ACTIVITY A
Can you reproduce, word for word, the part of the passage on climate change and the Pacific Islands below, starting at "Among the programs" and ending at "in 20 years."?

[Opening SELECTED TEXT section]

We also know that there’s a real threat from climate change, which gets me to your second question. This is real. I will underscore that. It is one that the leaders of these nations speak about with great passion because they are all very low lying lands and are worried that they’re going to be swamped in the next 10, 20, 30, 40 years. So we understand very well the feelings that the Pacific Island nations have about climate change. And we stand behind our pledges in the United Nations Framework Convention on Climate Change to prompt substantial action to help vulnerable countries adapt.

Among the programs we discussed today was the new coastal community adaptation project. It’s a five-year, $25 million project to help build the resilience of vulnerable coastal communities of the Pacific to withstand extreme weather, and not only in the short run, but rising sea levels over the longer term. USAID, which as you know we brought back to the Pacific and established a headquarters in Papua New Guinea, is contributing $3 million over three years to Germany’s coping with climate change in the Pacific Islands programs. And we’re working continually to develop an international consensus on reducing green house gas emissions, and short lived climate pollutants initiative that I started a year ago. As you know, in part because of the economy, U.S. emissions are the lowest that they’ve been in 20 years.

[Closing SELECTED TEXT section]
[Opening MATERIAL SHOWN section]

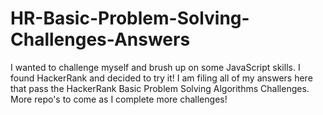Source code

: # HR-Basic-Problem-Solving-Challenges-Answers

I wanted to challenge myself and brush up on some JavaScript skills.  I found HackerRank and decided to try it!  I am filing all of my answers here that pass the HackerRank Basic Problem Solving Algorithms Challenges.  More repo's to come as I complete more challenges!
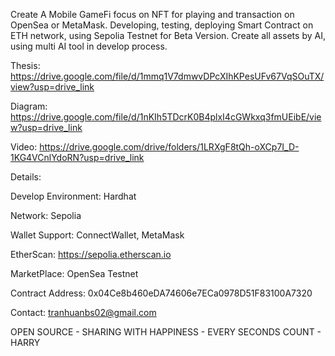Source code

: Create A Mobile GameFi focus on NFT for playing and transaction on OpenSea or MetaMask. 
Developing, testing, deploying Smart Contract on ETH network, using Sepolia Testnet for Beta Version.
Create all assets by AI, using multi AI tool in develop process.

Thesis: https://drive.google.com/file/d/1mmq1V7dmwvDPcXIhKPesUFv67VqSOuTX/view?usp=drive_link

Diagram: https://drive.google.com/file/d/1nKIh5TDcrK0B4plxI4cGWkxq3fmUEibE/view?usp=drive_link

Video: https://drive.google.com/drive/folders/1LRXgF8tQh-oXCp7I_D-1KG4VCnlYdoRN?usp=drive_link

Details:

Develop Environment: Hardhat

Network: Sepolia

Wallet Support: ConnectWallet, MetaMask

EtherScan: https://sepolia.etherscan.io

MarketPlace: OpenSea Testnet

Contract Address: 0x04Ce8b460eDA74606e7ECa0978D51F83100A7320

Contact: tranhuanbs02@gmail.com

OPEN SOURCE - SHARING WITH HAPPINESS - EVERY SECONDS COUNT - HARRY 
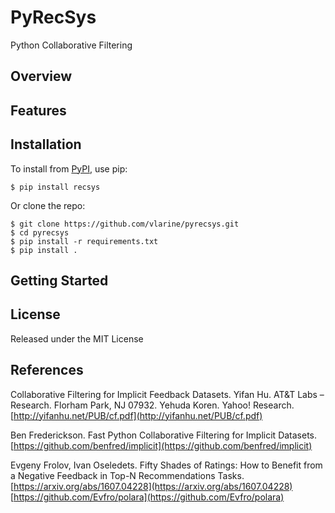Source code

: PyRecSys
=======

Python Collaborative Filtering

Overview
--------


Features
--------


Installation
------------

To install from [PyPI](https://pypi.python.org/pypi/recsys/), use pip:

    $ pip install recsys

Or clone the repo:

    $ git clone https://github.com/vlarine/pyrecsys.git
    $ cd pyrecsys
    $ pip install -r requirements.txt
    $ pip install .


Getting Started
---------------


License
-------

Released under the MIT License


References
----------

Collaborative Filtering for Implicit Feedback Datasets.
Yifan Hu. AT&T Labs – Research. Florham Park, NJ 07932.
Yehuda Koren. Yahoo! Research.
[http://yifanhu.net/PUB/cf.pdf](http://yifanhu.net/PUB/cf.pdf)

Ben Frederickson. Fast Python Collaborative Filtering
for Implicit Datasets.
[https://github.com/benfred/implicit](https://github.com/benfred/implicit)

Evgeny Frolov, Ivan Oseledets. Fifty Shades of Ratings: How to Benefit
from a Negative Feedback in Top-N Recommendations Tasks.
[https://arxiv.org/abs/1607.04228](https://arxiv.org/abs/1607.04228)
[https://github.com/Evfro/polara](https://github.com/Evfro/polara)

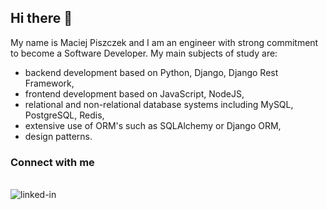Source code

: ## Hi there 👋

My name is Maciej Piszczek and I am an engineer with strong commitment to become a Software Developer. My main subjects of study are:
- backend development based on Python, Django, Django Rest Framework,
- frontend development based on JavaScript, NodeJS,
- relational and non-relational database systems including MySQL, PostgreSQL, Redis,
- extensive use of ORM's such as SQLAlchemy or Django ORM,
- design patterns.

### Connect with me
<br>[<img align="left" alt="linked-in" src="https://img.shields.io/badge/linkedin-%230077B5.svg?&style=for-the-badge&logo=linkedin&logoColor=white" />](https://www.linkedin.com/in/maciej-piszczek-105a25109)<br>
<br>

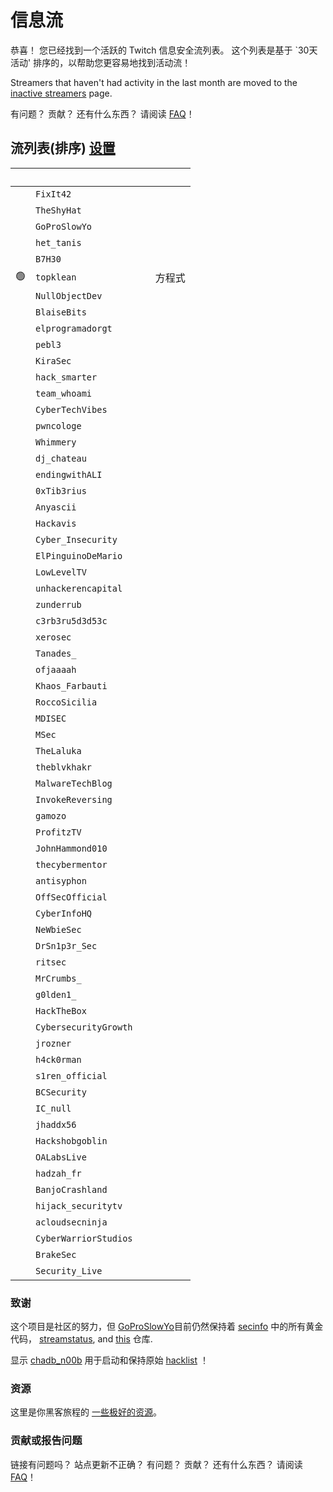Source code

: # 信息流

恭喜！ 您已经找到一个活跃的 Twitch 信息安全流列表。 这个列表是基于 \`30天活动' 排序的，以帮助您更容易地找到活动流！

Streamers that haven't had activity in the last month are moved to the [inactive streamers](/inactive) page.

有问题？ 贡献？ 还有什么东西？ 请阅读 [FAQ](/faq)！

## 流列表(排序) <a href="#" class="btn" id="settings-button">设置</a>

| &nbsp; | <i class="fas fa-headset"></i> | <i class="fas fa-external-link-alt"></i>                                                                                                                                                                                                             | <i class="fas fa-comment-dots"></i> |
| -------------------------: | ------------------------------ | :--------------------------------------------------------------------------------------------------------------------------------------------------------------------------------------------------------------------------------------------------- | :---------------------------------- |
| &nbsp; | `FixIt42`                      | [<i class="fab fa-twitch" style="color:#9146FF"></i>](https://www.twitch.tv/FixIt42) &nbsp; [<i class="fab fa-youtube" style="color:#C00"></i>](https://www.youtube.com/@FixIt42)                                                |                                     |
| &nbsp; | `TheShyHat`                    | [<i class="fab fa-twitch" style="color:#9146FF"></i>](https://www.twitch.tv/TheShyHat) &nbsp; [<i class="fab fa-youtube" style="color:#C00"></i>](https://www.youtube.com/@theshyhat)                                            |                                     |
| &nbsp; | `GoProSlowYo`                  | [<i class="fab fa-twitch" style="color:#9146FF"></i>](https://www.twitch.tv/GoProSlowYo) &nbsp; [<i class="fab fa-youtube" style="color:#C00"></i>](https://www.youtube.com/channel/UCEvTMFvV92XCBhMwQbHWzeg?sub_confirmation=1) |                                     |
| &nbsp; | `het_tanis`                    | [<i class="fab fa-twitch" style="color:#9146FF"></i>](https://www.twitch.tv/het_tanis) &nbsp;                                                                                                                                    |                                     |
| &nbsp; | `B7H30`                        | [<i class="fab fa-twitch" style="color:#9146FF"></i>](https://www.twitch.tv/B7H30) &nbsp; [<i class="fab fa-youtube" style="color:#C00"></i>](https://www.youtube.com/@theo6580)                                                 |                                     |
|                         🟢 | `topklean`                     | [<i class="fab fa-twitch" style="color:#9146FF"></i>](https://www.twitch.tv/topklean) &nbsp;                                                                                                                                     | 方程式                                 |
| &nbsp; | `NullObjectDev`                | [<i class="fab fa-twitch" style="color:#9146FF"></i>](https://www.twitch.tv/NullObjectDev) &nbsp;                                                                                                                                |                                     |
| &nbsp; | `BlaiseBits`                   | [<i class="fab fa-twitch" style="color:#9146FF"></i>](https://www.twitch.tv/BlaiseBits) &nbsp; [<i class="fab fa-youtube" style="color:#C00"></i>](https://www.youtube.com/@blaisebits)                                          |                                     |
| &nbsp; | `elprogramadorgt`              | [<i class="fab fa-twitch" style="color:#9146FF"></i>](https://www.twitch.tv/elprogramadorgt) &nbsp; [<i class="fab fa-youtube" style="color:#C00"></i>](https://www.youtube.com/channel/UCgirU6f4kiT5Yxba4QyI58Q)                |                                     |
| &nbsp; | `pebl3`                        | [<i class="fab fa-twitch" style="color:#9146FF"></i>](https://www.twitch.tv/pebl3) &nbsp; [<i class="fab fa-youtube" style="color:#C00"></i>](https://www.youtube.com/c/Pebble1)                                                 |                                     |
| &nbsp; | `KiraSec`                      | [<i class="fab fa-twitch" style="color:#9146FF"></i>](https://www.twitch.tv/KiraSec) &nbsp; [<i class="fab fa-youtube" style="color:#C00"></i>](https://www.youtube.com/@JackintheD)                                             |                                     |
| &nbsp; | `hack_smarter`                 | [<i class="fab fa-twitch" style="color:#9146FF"></i>](https://www.twitch.tv/hack_smarter) &nbsp; [<i class="fab fa-youtube" style="color:#C00"></i>](https://www.youtube.com/@TylerRamsbey)                                      |                                     |
| &nbsp; | `team_whoami`                  | [<i class="fab fa-twitch" style="color:#9146FF"></i>](https://www.twitch.tv/team_whoami) &nbsp; [<i class="fab fa-youtube" style="color:#C00"></i>](https://www.youtube.com/@teamwhoami7726)                                     |                                     |
| &nbsp; | `CyberTechVibes`               | [<i class="fab fa-twitch" style="color:#9146FF"></i>](https://www.twitch.tv/CyberTechVibes) &nbsp;                                                                                                                               |                                     |
| &nbsp; | `pwncologe`                    | [<i class="fab fa-twitch" style="color:#9146FF"></i>](https://www.twitch.tv/pwncollege) &nbsp; [<i class="fab fa-youtube" style="color:#C00"></i>](https://www.youtube.com/c/pwncollege)                                         |                                     |
| &nbsp; | `Whimmery`                     | [<i class="fab fa-twitch" style="color:#9146FF"></i>](https://www.twitch.tv/Whimmery) &nbsp; [<i class="fab fa-youtube" style="color:#C00"></i>](https://www.youtube.com/c/Whimmery)                                             |                                     |
| &nbsp; | `dj_chateau`                   | [<i class="fab fa-twitch" style="color:#9146FF"></i>](https://www.twitch.tv/dj_chateau) &nbsp;                                                                                                                                   |                                     |
| &nbsp; | `endingwithALI`                | [<i class="fab fa-twitch" style="color:#9146FF"></i>](https://www.twitch.tv/endingwithALI) &nbsp;                                                                                                                                |                                     |
| &nbsp; | `0xTib3rius`                   | [<i class="fab fa-twitch" style="color:#9146FF"></i>](https://www.twitch.tv/0xTib3rius) &nbsp; [<i class="fab fa-youtube" style="color:#C00"></i>](https://www.youtube.com/Tib3rius)                                             |                                     |
| &nbsp; | `Anyascii`                     | [<i class="fab fa-twitch" style="color:#9146FF"></i>](https://www.twitch.tv/Anyascii) &nbsp;                                                                                                                                     |                                     |
| &nbsp; | `Hackavis`                     | [<i class="fab fa-twitch" style="color:#9146FF"></i>](https://www.twitch.tv/Hackavis) &nbsp; [<i class="fab fa-youtube" style="color:#C00"></i>](https://www.youtube.com/@Hackavis)                                              |                                     |
| &nbsp; | `Cyber_Insecurity`             | [<i class="fab fa-twitch" style="color:#9146FF"></i>](https://www.twitch.tv/Cyber_Insecurity) &nbsp; [<i class="fab fa-youtube" style="color:#C00"></i>](https://www.youtube.com/channel/UCL4JGzitDkX5TOwzs9A02Kg)               |                                     |
| &nbsp; | `ElPinguinoDeMario`            | [<i class="fab fa-twitch" style="color:#9146FF"></i>](https://www.twitch.tv/ElPinguinoDeMario) &nbsp; [<i class="fab fa-youtube" style="color:#C00"></i>](https://www.youtube.com/@ElPinguinoDeMario)                            |                                     |
| &nbsp; | `LowLevelTV`                   | [<i class="fab fa-twitch" style="color:#9146FF"></i>](https://www.twitch.tv/LowLevelTV) &nbsp; [<i class="fab fa-youtube" style="color:#C00"></i>](https://www.youtube.com/@LowLevelTV)                                          |                                     |
| &nbsp; | `unhackerencapital`            | [<i class="fab fa-twitch" style="color:#9146FF"></i>](https://www.twitch.tv/unhackerencapital) &nbsp;                                                                                                                            |                                     |
| &nbsp; | `zunderrub`                    | [<i class="fab fa-twitch" style="color:#9146FF"></i>](https://www.twitch.tv/zunderrub) &nbsp;                                                                                                                                    |                                     |
| &nbsp; | `c3rb3ru5d3d53c`               | [<i class="fab fa-twitch" style="color:#9146FF"></i>](https://www.twitch.tv/c3rb3ru5d3d53c) &nbsp; [<i class="fab fa-youtube" style="color:#C00"></i>](https://www.youtube.com/channel/UCk9BugRahSWgPLYOAA3QH4w)                 |                                     |
| &nbsp; | `xerosec`                      | [<i class="fab fa-twitch" style="color:#9146FF"></i>](https://www.twitch.tv/xerosec) &nbsp;                                                                                                                                      |                                     |
| &nbsp; | `Tanades_`                     | [<i class="fab fa-twitch" style="color:#9146FF"></i>](https://www.twitch.tv/Tanades_) &nbsp;                                                                                                                                     |                                     |
| &nbsp; | `ofjaaaah`                     | [<i class="fab fa-twitch" style="color:#9146FF"></i>](https://www.twitch.tv/ofjaaaah) &nbsp;                                                                                                                                     |                                     |
| &nbsp; | `Khaos_Farbauti`               | [<i class="fab fa-twitch" style="color:#9146FF"></i>](https://www.twitch.tv/Khaos_Farbauti) &nbsp; [<i class="fab fa-youtube" style="color:#C00"></i>](https://www.youtube.com/c/KhaosFarbautiIbnOblivion)                       |                                     |
| &nbsp; | `RoccoSicilia`                 | [<i class="fab fa-twitch" style="color:#9146FF"></i>](https://www.twitch.tv/RoccoSicilia) &nbsp;                                                                                                                                 |                                     |
| &nbsp; | `MDISEC`                       | [<i class="fab fa-twitch" style="color:#9146FF"></i>](https://www.twitch.tv/MDISEC) &nbsp; [<i class="fab fa-youtube" style="color:#C00"></i>](https://www.youtube.com/channel/UClis21-nGFunHa9agc7Md_Q)                         |                                     |
| &nbsp; | `MSec`                         | [<i class="fab fa-twitch" style="color:#9146FF"></i>](https://www.twitch.tv/MSec) &nbsp; [<i class="fab fa-youtube" style="color:#C00"></i>](https://www.youtube.com/channel/UCu9ybrID4Ak5pDU-6E5ph5Q)                           |                                     |
| &nbsp; | `TheLaluka`                    | [<i class="fab fa-twitch" style="color:#9146FF"></i>](https://www.twitch.tv/TheLaluka) &nbsp; [<i class="fab fa-youtube" style="color:#C00"></i>](https://www.youtube.com/@TheLaluka)                                            |                                     |
| &nbsp; | `theblvkhakr`                  | [<i class="fab fa-twitch" style="color:#9146FF"></i>](https://www.twitch.tv/theblvkhakr) &nbsp; [<i class="fab fa-youtube" style="color:#C00"></i>](https://www.youtube.com/@blvkhakr)                                           |                                     |
| &nbsp; | `MalwareTechBlog`              | [<i class="fab fa-twitch" style="color:#9146FF"></i>](https://www.twitch.tv/MalwareTechBlog) &nbsp; [<i class="fab fa-youtube" style="color:#C00"></i>](https://www.youtube.com/@MalwareTechBlog)                                |                                     |
| &nbsp; | `InvokeReversing`              | [<i class="fab fa-twitch" style="color:#9146FF"></i>](https://www.twitch.tv/InvokeReversing) &nbsp; [<i class="fab fa-youtube" style="color:#C00"></i>](https://www.youtube.com/@InvokeReversing)                                |                                     |
| &nbsp; | `gamozo`                       | [<i class="fab fa-twitch" style="color:#9146FF"></i>](https://www.twitch.tv/gamozo) &nbsp; [<i class="fab fa-youtube" style="color:#C00"></i>](https://www.youtube.com/channel/UC17ewSS9f2EnkCyMztCdoKA)                         |                                     |
| &nbsp; | `ProfitzTV`                    | [<i class="fab fa-twitch" style="color:#9146FF"></i>](https://www.twitch.tv/ProfitzTV) &nbsp; [<i class="fab fa-youtube" style="color:#C00"></i>](https://www.youtube.com/@profitztv)                                            |                                     |
| &nbsp; | `JohnHammond010`               | [<i class="fab fa-twitch" style="color:#9146FF"></i>](https://www.twitch.tv/JohnHammond010) &nbsp; [<i class="fab fa-youtube" style="color:#C00"></i>](https://www.youtube.com/channel/UCVeW9qkBjo3zosnqUbG7CFw)                 |                                     |
| &nbsp; | `thecybermentor`               | [<i class="fab fa-twitch" style="color:#9146FF"></i>](https://www.twitch.tv/thecybermentor) &nbsp; [<i class="fab fa-youtube" style="color:#C00"></i>](https://www.youtube.com/channel/UC0ArlFuFYMpEewyRBzdLHiw)                 |                                     |
| &nbsp; | `antisyphon`                   | [<i class="fab fa-twitch" style="color:#9146FF"></i>](https://www.twitch.tv/antisyphon) &nbsp; [<i class="fab fa-youtube" style="color:#C00"></i>](https://www.youtube.com/channel/UCkFKiCm7dD0gsB4jqIdCuRQ)                     |                                     |
| &nbsp; | `OffSecOfficial`               | [<i class="fab fa-twitch" style="color:#9146FF"></i>](https://www.twitch.tv/OffSecOfficial) &nbsp;                                                                                                                               |                                     |
| &nbsp; | `CyberInfoHQ`                  | [<i class="fab fa-twitch" style="color:#9146FF"></i>](https://www.twitch.tv/CyberInfoHQ) &nbsp; [<i class="fab fa-youtube" style="color:#C00"></i>](https://www.youtube.com/@Cyber-Info)                                         |                                     |
| &nbsp; | `NeWbieSec`                    | [<i class="fab fa-twitch" style="color:#9146FF"></i>](https://www.twitch.tv/NeWbieSec) &nbsp;                                                                                                                                    |                                     |
| &nbsp; | `DrSn1p3r_Sec`                 | [<i class="fab fa-twitch" style="color:#9146FF"></i>](https://www.twitch.tv/DrSn1p3r_Sec) &nbsp; [<i class="fab fa-youtube" style="color:#C00"></i>](https://youtube.com/@drsn1p3r_sec)                                          |                                     |
| &nbsp; | `ritsec`                       | [<i class="fab fa-twitch" style="color:#9146FF"></i>](https://www.twitch.tv/ritsec) &nbsp;                                                                                                                                       |                                     |
| &nbsp; | `MrCrumbs_`                    | [<i class="fab fa-twitch" style="color:#9146FF"></i>](https://www.twitch.tv/MrCrumbs_) &nbsp;                                                                                                                                    |                                     |
| &nbsp; | `g0lden1_`                     | [<i class="fab fa-twitch" style="color:#9146FF"></i>](https://www.twitch.tv/g0lden1_) &nbsp;                                                                                                                                     |                                     |
| &nbsp; | `HackTheBox`                   | [<i class="fab fa-twitch" style="color:#9146FF"></i>](https://www.twitch.tv/HackTheBox) &nbsp;                                                                                                                                   |                                     |
| &nbsp; | `CybersecurityGrowth`          | [<i class="fab fa-twitch" style="color:#9146FF"></i>](https://www.twitch.tv/CybersecurityGrowth) &nbsp; [<i class="fab fa-youtube" style="color:#C00"></i>](https://www.youtube.com/@cybersecuritygrowth)                        |                                     |
| &nbsp; | `jrozner`                      | [<i class="fab fa-twitch" style="color:#9146FF"></i>](https://www.twitch.tv/jrozner) &nbsp;                                                                                                                                      |                                     |
| &nbsp; | `h4ck0rman`                    | [<i class="fab fa-twitch" style="color:#9146FF"></i>](https://www.twitch.tv/h4ck0rman) &nbsp;                                                                                                                                    |                                     |
| &nbsp; | `s1ren_official`               | [<i class="fab fa-twitch" style="color:#9146FF"></i>](https://www.twitch.tv/s1ren_official) &nbsp; [<i class="fab fa-youtube" style="color:#C00"></i>](http://www.youtube.com/@sirensecurity)                                    |                                     |
| &nbsp; | `BCSecurity`                   | [<i class="fab fa-twitch" style="color:#9146FF"></i>](https://www.twitch.tv/BCSecurity) &nbsp;                                                                                                                                   |                                     |
| &nbsp; | `IC_null`                      | [<i class="fab fa-twitch" style="color:#9146FF"></i>](https://www.twitch.tv/IC_null) &nbsp; [<i class="fab fa-youtube" style="color:#C00"></i>](https://www.youtube.com/channel/UC7uLYSknPG3pATnbhYyXE5g)                        |                                     |
| &nbsp; | `jhaddx56`                     | [<i class="fab fa-twitch" style="color:#9146FF"></i>](https://www.twitch.tv/jhaddix56) &nbsp; [<i class="fab fa-youtube" style="color:#C00"></i>](https://www.youtube.com/@jhaddix)                                              |                                     |
| &nbsp; | `Hackshobgoblin`               | [<i class="fab fa-twitch" style="color:#9146FF"></i>](https://www.twitch.tv/Hackshobgoblin) &nbsp; [<i class="fab fa-youtube" style="color:#C00"></i>](https://www.youtube.com/@hackshobgoblin)                                  |                                     |
| &nbsp; | `OALabsLive`                   | [<i class="fab fa-twitch" style="color:#9146FF"></i>](https://www.twitch.tv/OALabsLive) &nbsp; [<i class="fab fa-youtube" style="color:#C00"></i>](https://www.youtube.com/c/OALabs)                                             |                                     |
| &nbsp; | `hadzah_fr`                    | [<i class="fab fa-twitch" style="color:#9146FF"></i>](https://www.twitch.tv/hadzah_fr) &nbsp; [<i class="fab fa-youtube" style="color:#C00"></i>](https://www.youtube.com/@hadzah_fr)                                            |                                     |
| &nbsp; | `BanjoCrashland`               | [<i class="fab fa-twitch" style="color:#9146FF"></i>](https://www.twitch.tv/BanjoCrashland) &nbsp;                                                                                                                               |                                     |
| &nbsp; | `hijack_securitytv`            | [<i class="fab fa-twitch" style="color:#9146FF"></i>](https://www.twitch.tv/hijack_securitytv) &nbsp;                                                                                                                            |                                     |
| &nbsp; | `acloudsecninja`               | [<i class="fab fa-twitch" style="color:#9146FF"></i>](https://www.twitch.tv/acloudsecninja) &nbsp;                                                                                                                               |                                     |
| &nbsp; | `CyberWarriorStudios`          | [<i class="fab fa-twitch" style="color:#9146FF"></i>](https://www.twitch.tv/CyberWarriorStudios) &nbsp; [<i class="fab fa-youtube" style="color:#C00"></i>](https://www.youtube.com/channel/UC1BeplJcC5YGHjcF8QyRD7g)            |                                     |
| &nbsp; | `BrakeSec`                     | [<i class="fab fa-twitch" style="color:#9146FF"></i>](https://www.twitch.tv/BrakeSec) &nbsp; [<i class="fab fa-youtube" style="color:#C00"></i>](https://www.youtube.com/c/BDSPodcast)                                           |                                     |
| &nbsp; | `Security_Live`                | [<i class="fab fa-twitch" style="color:#9146FF"></i>](https://www.twitch.tv/Security_Live) &nbsp; [<i class="fab fa-youtube" style="color:#C00"></i>](https://www.youtube.com/channel/UCMDy1HAPNcpl8zVTK1NfMqw)                  |                                     |

### 致谢

这个项目是社区的努力，但 [GoProSlowYo](https://twitch.tv/goproslowyo)目前仍然保持着 [secinfo](https://github.com/infosecstreams/secinfo) 中的所有黄金代码， [streamstatus](https://github.com/infosecstreams/streamstatus), and [this](https://github.com/infosecstreams/infosecstreams.github.io) 仓库.

显示 [chadb_n00b](https://twitch.tv/chadb_n00b) 用于启动和保持原始 [hacklist](https://docs.google.com/spreadsheets/d/e/2PACX-1vR_YY0A7i8-E0mRXJmCZTxARcZPm77dAV7funlMadAK2SliG0sWfdRUMlQ3DQux7WfqKD_JuVa-1I73/pubhtml) ！

### 资源

这里是你黑客旅程的 [一些极好的资源](/resources)。

### 贡献或报告问题

链接有问题吗？ 站点更新不正确？ 有问题？ 贡献？ 还有什么东西？ 请阅读 [FAQ](/faq)！

<script src="./js/sort.js" async="" defer=""></script>

<script defer data-domain="infosecstreams.github.io" src="https://p.infosecstreams.com/js/plausible.outbound-links.js"></script>

<script src="https://cdnjs.cloudflare.com/ajax/libs/font-awesome/6.4.0/js/brands.min.js" integrity="sha512-KYlRezs7yAa59UnX6zAvY7I96Te02kycQn02Sr6FU/fBpxcXAwumRe5DHVrqVnWTt9HY/PktrAPZzSe9UE1Yxg==" crossorigin="anonymous" referrerpolicy="no-referrer"></script>

<script src="https://cdnjs.cloudflare.com/ajax/libs/font-awesome/6.4.0/js/solid.min.js" integrity="sha512-apZ8JDL5kA1iqvafDdTymV4FWUlJd8022mh46oEMMd/LokNx9uVAzhHk5gRll+JBE6h0alB2Upd3m+ZDAofbaQ==" crossorigin="anonymous" referrerpolicy="no-referrer"></script>

<script src="https://cdnjs.cloudflare.com/ajax/libs/font-awesome/6.4.0/js/fontawesome.min.js" integrity="sha512-c41hNYfKMuxafVVmh5X3N/8DiGFFAV/tU2oeNk+upk/dfDAdcbx5FrjFOkFhe4MOLaKlujjkyR4Yn7vImrXjzQ==" crossorigin="anonymous" referrerpolicy="no-referrer"></script>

[Closing MATERIAL SHOWN section]

ACTIVITY B
Would you write out, without changes, only the lines in the records above starting at the line that contains "My name is Maciej" and ending at the line that contains "- design patterns.", with both of those lines included?

ANSWER BOX A
Among the programs we discussed today was the new coastal community adaptation project. It’s a five-year, $25 million project to help build the resilience of vulnerable coastal communities of the Pacific to withstand extreme weather, and not only in the short run, but rising sea levels over the longer term. USAID, which as you know we brought back to the Pacific and established a headquarters in Papua New Guinea, is contributing $3 million over three years to Germany’s coping with climate change in the Pacific Islands programs. And we’re working continually to develop an international consensus on reducing green house gas emissions, and short lived climate pollutants initiative that I started a year ago. As you know, in part because of the economy, U.S. emissions are the lowest that they’ve been in 20 years.

ANSWER BOX B
My name is Maciej Piszczek and I am an engineer with strong commitment to become a Software Developer. My main subjects of study are:
- backend development based on Python, Django, Django Rest Framework,
- frontend development based on JavaScript, NodeJS,
- relational and non-relational database systems including MySQL, PostgreSQL, Redis,
- extensive use of ORM's such as SQLAlchemy or Django ORM,
- design patterns.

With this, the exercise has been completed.